PROBLEM: Pictures excluded, set down exactly the lines from the one containing "informations" through the final line of the material, and only those.
* * * *
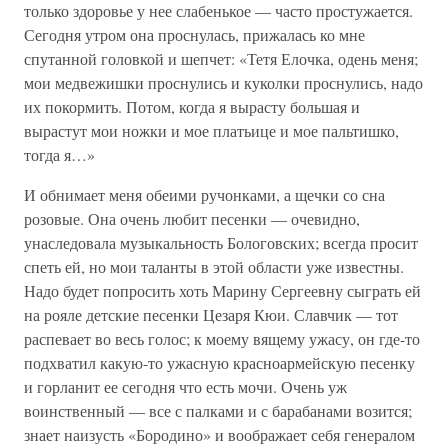
только здоровье у нее слабенькое — часто простужается.
Сегодня утром она проснулась, прижалась ко мне
спутанной головкой и шепчет: «Тетя Елочка, одень меня;
мои медвежишки проснулись и куколки проснулись, надо
их покормить. Потом, когда я вырасту большая и
вырастут мои ножки и мое платьице и мое пальтишко,
тогда я…»
И обнимает меня обеими ручонками, а щечки со сна
розовые. Она очень любит песенки — очевидно,
унаследовала музыкальность Бологовских; всегда просит
спеть ей, но мои таланты в этой области уже известны.
Надо будет попросить хоть Марину Сергеевну сыграть ей
на рояле детские песенки Цезаря Кюи. Славчик — тот
распевает во весь голос; к моему вящему ужасу, он где-то
подхватил какую-то ужасную красноармейскую песенку
и горланит ее сегодня что есть мочи. Очень уж
воинственный — все с палками и с барабанами возится;
знает наизусть «Бородино» и воображает себя генералом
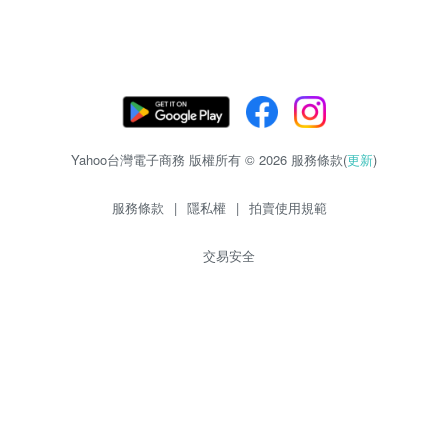
Yahoo台灣電子商務 版權所有 © 2026 服務條款(
更新
)
服務條款
|
隱私權
|
拍賣使用規範
交易安全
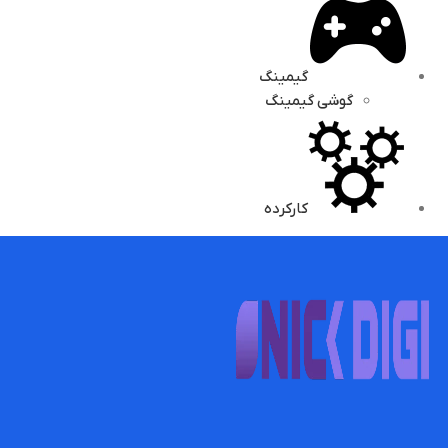
گیمینگ
گوشی گیمینگ
کارکرده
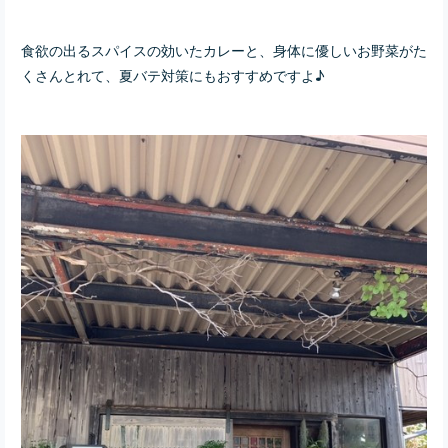
食欲の出るスパイスの効いたカレーと、身体に優しいお野菜がた
くさんとれて、夏バテ対策にもおすすめですよ♪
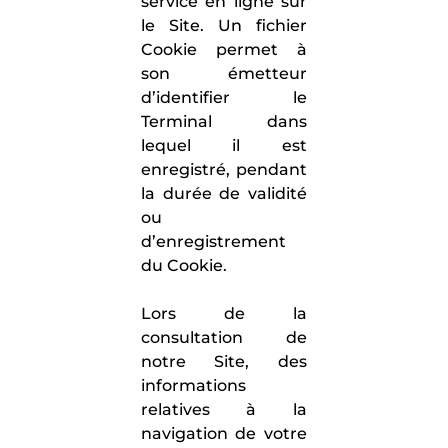
service en ligne sur
le Site. Un fichier
Cookie permet à
son émetteur
d’identifier le
Terminal dans
lequel il est
enregistré, pendant
la durée de validité
ou
d’enregistrement
du Cookie.
Lors de la
consultation de
notre Site, des
informations
relatives à la
navigation de votre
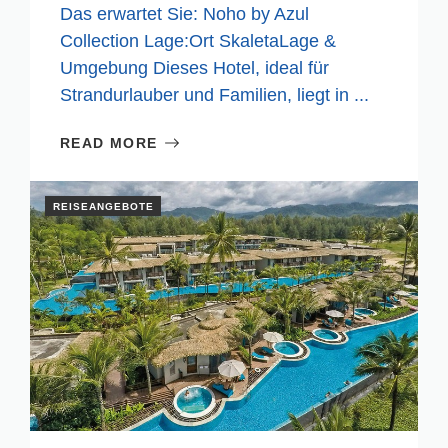
Das erwartet Sie: Noho by Azul
Collection Lage:Ort SkaletaLage &
Umgebung Dieses Hotel, ideal für
Strandurlauber und Familien, liegt in ...
READ MORE
REISEANGEBOTE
* * * *
FINISHED TASK:
informations
relatives à la
navigation de votre
Das erwartet Sie: Noho by Azul
Collection Lage:Ort SkaletaLage &
Umgebung Dieses Hotel, ideal für
Strandurlauber und Familien, liegt in ...
READ MORE
REISEANGEBOTE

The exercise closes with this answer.